Yun Chul Won, Yun Seungpil, Lee Jun Hee, Han Yong-Seok, Yoon Yeo Min, An Daniel, Lee Sang Hun
Medical Science Research Institute, Soonchunhyang University, Seoul Hospital, Seoul, Republic of Korea Department of Medical Bioscience, Soonchunhyang University, Asan, Republic of Korea.
Neuroregeneration and Stem Cell Programs, Institute for Cell Engineering, Department of Neurology, The Johns Hopkins University School of Medicine, Baltimore, MD, U.S.A.
Anticancer Res. 2016 Sep;36(9):4449-58. doi: 10.21873/anticanres.10989.
The putative functions of the cellular prion protein (PrP(c)) are believed to be associated with cell signaling, differentiation, survival, and cancer progression. With respect to cancer development and progression, elevations and mutations of PrP(c) expression have been shown to increase the risk for malignancy and metastasis in breast and colorectal cancer. Since both natural supplements and direct regulation of PrP(c) expression contribute to inhibition of cancer progression and growth, we hypothesized that knockdown of PrP(c) could lead to an enhanced synergic effect on the inhibition of cancer growth by fucoidan.

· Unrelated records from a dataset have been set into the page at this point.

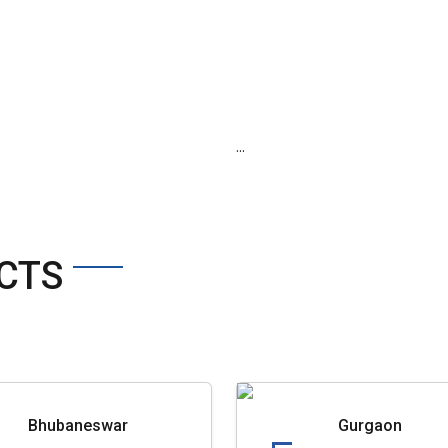
...
CTS
Bhubaneswar
Gurgaon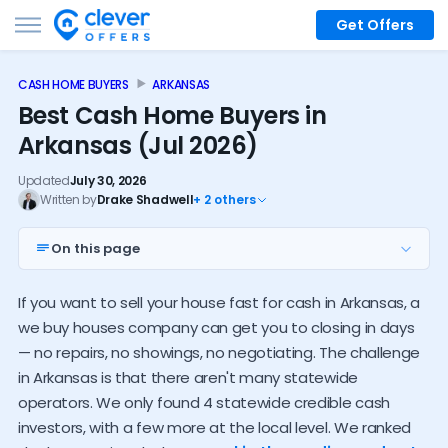
Get Offers
CASH HOME BUYERS
ARKANSAS
Best Cash Home Buyers in
Arkansas (Jul 2026)
Updated
July 30, 2026
Written by
Drake Shadwell
+ 2 others
On this page
Top 4 Arkansas investors
If you want to sell your house fast for cash in Arkansas, a
Nationwide options
we buy houses company can get you to closing in days
Local buyers near you
— no repairs, no showings, no negotiating. The challenge
in Arkansas is that there aren't many statewide
Investor alternatives
operators. We only found 4 statewide credible cash
Arkansas cash buyer trends
investors, with a few more at the local level. We ranked
How much do investors pay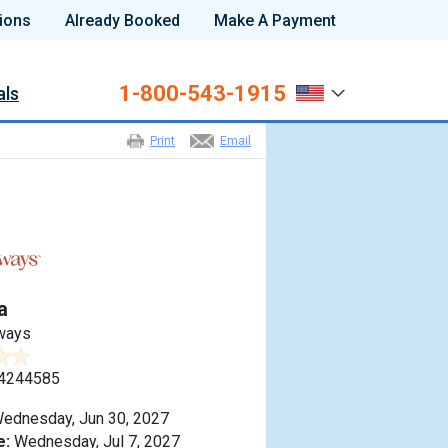
ions
Already Booked
Make A Payment
1-800-543-1915
als
Print
Email
a
ways
4244585
ednesday, Jun 30, 2027
e:
Wednesday, Jul 7, 2027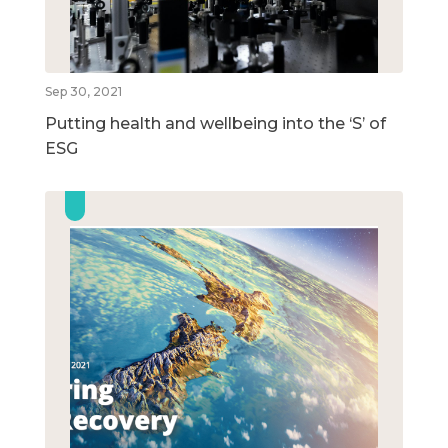
Sep 30, 2021
Putting health and wellbeing into the ‘S’ of
ESG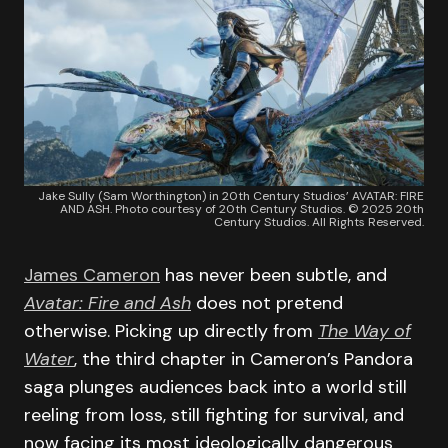
Jake Sully (Sam Worthington) in 20th Century Studios’ AVATAR: FIRE
AND ASH. Photo courtesy of 20th Century Studios. © 2025 20th
Century Studios. All Rights Reserved.
James Cameron
has never been subtle, and
Avatar: Fire and Ash
does not pretend
otherwise. Picking up directly from
The Way of
Water
, the third chapter in Cameron’s Pandora
saga plunges audiences back into a world still
reeling from loss, still fighting for survival, and
now facing its most ideologically dangerous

PrP(c) expression was suppressed in HT29 human colon cancer cells by utilizing small-interfering RNA (si-PRNP), and cells were subsequently used to study the antiproliferative and anticancer effects of fucoidan treatment of HT29 human colon cancer cells.
Fucoidan treatment significantly inhibited growth and reduced cyclin and cyclin-dependent kinase (CDK) expression in HT29 colon cancer cells. Furthermore, silencing PrP(c) expression with si-PRNP amplified the fucoidan-induced changes in cell proliferation, apoptosis, and migration. Intraperitoneal injection of si-PRNP with fucoidan reduced proliferation and tumor volume in Balb/c nude mice. This enhanced antitumor efficacy was associated with decreased angiogenesis.
Combination of fucoidan with silencing of PrP(c) has a synergic effect on the inhibition of HT29 colon cancer cell growth. Furthermore, we provide evidence for the therapeutic application of PrP(c) silencing with other anticancer drugs for cancer.
细胞朊蛋白(PrP(c))的假定功能被认为与细胞信号传导、分化、存活及癌症进展相关。关于癌症的发生和发展,已表明PrP(c)表达的升高和突变会增加乳腺癌和结直肠癌发生恶性肿瘤及转移的风险。由于天然补充剂和对PrP(c)表达的直接调节均有助于抑制癌症进展和生长,我们推测敲低PrP(c)可能会增强岩藻依聚糖对癌症生长的抑制协同效应。
利用小干扰RNA(si-PRNP)抑制HT29人结肠癌细胞中的PrP(c)表达,随后用这些细胞研究岩藻依聚糖处理HT29人结肠癌细胞的抗增殖和抗癌作用。
岩藻依聚糖处理显著抑制HT29结肠癌细胞的生长,并降低细胞周期蛋白和细胞周期蛋白依赖性激酶(CDK)的表达。此外,用si-PRNP沉默PrP(c)表达放大了岩藻依聚糖诱导的细胞增殖、凋亡及迁移变化。腹腔注射si-PRNP与岩藻依聚糖可降低Balb/c裸鼠的肿瘤增殖和肿瘤体积。这种增强的抗肿瘤功效与血管生成减少有关。
岩藻依聚糖与PrP(c)沉默联合使用对抑制HT29结肠癌细胞生长具有协同效应。此外,我们为PrP(c)沉默与其他抗癌药物联合用于癌症治疗提供了证据。